— BEGIN DOCUMENT —
Italian coastguard fears for Eritrean migrants

AFP
| August 22, 2009


Red Cross workers help survivors
Italian Red Cross doctors give first aid to one on five would-be immigrants at Lampedusa harbour, in southern Italy, on August 20, 2009.
(AFP/Mauro Seminara)

ROME (AFP) – Italian coastguards are searching the Mediterranean Sea for the bodies of 73 migrants from Eritrea feared dead from hunger and thirst.

They began looking for the missing on Friday after five other migrants – rescued the day before off the island of Lampedusa – said they had perished during the voyage and that their bodies had been dumped at sea.

‘Searches are underway, but for the moment we have recovered no bodies,’ an official with the customs coastguard service in Lampedusa told AFP.

The emaciated survivors said their small 12m boat, which set off from Libya, had been adrift without fuel for 20 days, and that they received no help from several passing vessels.

‘As if fear were more important than the duty to help others at sea,’ said UN High Commissioner for Refugees spokeswoman Laura Boldrini, describing the reported failure to help as alarming.

But Maltese authorities have cast doubt on the migrants’ story.

A spokesman for the Maltese armed forces told AFP that the migrants had not been in distress when they were approached by a Maltese patrol boat on Wednesday and had refused offers of help.

Italian Interior Minister Roberto Maroni told Sicilian officials to investigate the survivors’ claim, saying ‘the version of events provided by the migrants remains to be verified’.

Eight bodies have been spotted in the Mediterranean in recent days by aircraft from the EU border patrol agency Frontex. They were seen in Libyan waters but have not been recovered, Maltese authorities told AFP. It was not clear if they were from among the 73 migrants missing.

The reported disappearances reignited a furore over Prime Minister Silvio Berlusconi’s anti-immigration policies, including a May deal with Tripoli aimed at preventing Europe-bound migrants from using Libya as a springboard.

‘The fight against illegal immigration is one thing, but the lack of respect for human rights is another,’ said Dario Franceschini, leader of Italy’s opposition Democratic Party.

The disappearances are ‘yet another tragedy that could have been avoided, a tragedy that weighs on our nation’s shoulders’, said Leoluca Orlando of the centrist Italy of Values party.

Right-wing parties backed Berlusconi’s controversial deal with Libya, via which migrants from around Africa head for Europe, and helped introduce a new law in August that made illegal immigration a crime.

‘Let’s not forget that Italy hosts millions of foreigners out of humanitarian concern,’ said Maurizio Gasparri from the majority centre-right PDL party.
— END DOCUMENT —
§ **SET OF TASKS**
1. Translate this sentence from the news article about the missing Eritrean migrants into French: "But Maltese authorities have cast doubt on the migrants’ story."
2. Reproduce the records word for word, beginning at the line that contains "scientific name: Dichanthelium" and stopping after the last line of the records, with both of those lines included.
The news article and the records come from unrelated sources.
— BEGIN DATA TO USE —
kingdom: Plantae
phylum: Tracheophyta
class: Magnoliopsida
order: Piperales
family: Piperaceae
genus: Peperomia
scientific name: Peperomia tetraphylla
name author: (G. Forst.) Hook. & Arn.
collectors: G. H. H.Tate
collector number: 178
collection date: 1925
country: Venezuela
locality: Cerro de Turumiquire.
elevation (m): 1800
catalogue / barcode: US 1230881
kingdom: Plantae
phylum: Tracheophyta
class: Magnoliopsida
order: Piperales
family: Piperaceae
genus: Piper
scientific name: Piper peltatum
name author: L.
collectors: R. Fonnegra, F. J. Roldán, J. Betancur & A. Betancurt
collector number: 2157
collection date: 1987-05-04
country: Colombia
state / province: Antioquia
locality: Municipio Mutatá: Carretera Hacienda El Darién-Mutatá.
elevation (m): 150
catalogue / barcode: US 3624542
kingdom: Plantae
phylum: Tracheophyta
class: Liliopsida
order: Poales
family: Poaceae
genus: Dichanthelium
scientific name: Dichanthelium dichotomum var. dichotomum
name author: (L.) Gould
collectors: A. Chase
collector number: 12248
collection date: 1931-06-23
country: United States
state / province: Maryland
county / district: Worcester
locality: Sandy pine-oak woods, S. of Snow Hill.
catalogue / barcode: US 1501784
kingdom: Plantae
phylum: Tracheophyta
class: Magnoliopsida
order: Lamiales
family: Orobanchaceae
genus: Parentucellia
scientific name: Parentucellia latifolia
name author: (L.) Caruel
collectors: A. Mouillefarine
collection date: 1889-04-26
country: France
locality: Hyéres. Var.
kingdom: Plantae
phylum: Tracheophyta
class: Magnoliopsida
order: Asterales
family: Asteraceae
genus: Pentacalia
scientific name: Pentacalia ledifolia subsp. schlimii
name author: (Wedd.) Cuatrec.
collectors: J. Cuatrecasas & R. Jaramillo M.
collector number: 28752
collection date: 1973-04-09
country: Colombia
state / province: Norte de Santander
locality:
— END DATA TO USE —
§ **TASK SOLUTIONS**
1. Mais les autorités maltaises ont mis en doute le récit des migrants.

2.
scientific name: Dichanthelium dichotomum var. dichotomum
name author: (L.) Gould
collectors: A. Chase
collector number: 12248
collection date: 1931-06-23
country: United States
state / province: Maryland
county / district: Worcester
locality: Sandy pine-oak woods, S. of Snow Hill.
catalogue / barcode: US 1501784
kingdom: Plantae
phylum: Tracheophyta
class: Magnoliopsida
order: Lamiales
family: Orobanchaceae
genus: Parentucellia
scientific name: Parentucellia latifolia
name author: (L.) Caruel
collectors: A. Mouillefarine
collection date: 1889-04-26
country: France
locality: Hyéres. Var.
kingdom: Plantae
phylum: Tracheophyta
class: Magnoliopsida
order: Asterales
family: Asteraceae
genus: Pentacalia
scientific name: Pentacalia ledifolia subsp. schlimii
name author: (Wedd.) Cuatrec.
collectors: J. Cuatrecasas & R. Jaramillo M.
collector number: 28752
collection date: 1973-04-09
country: Colombia
state / province: Norte de Santander
locality:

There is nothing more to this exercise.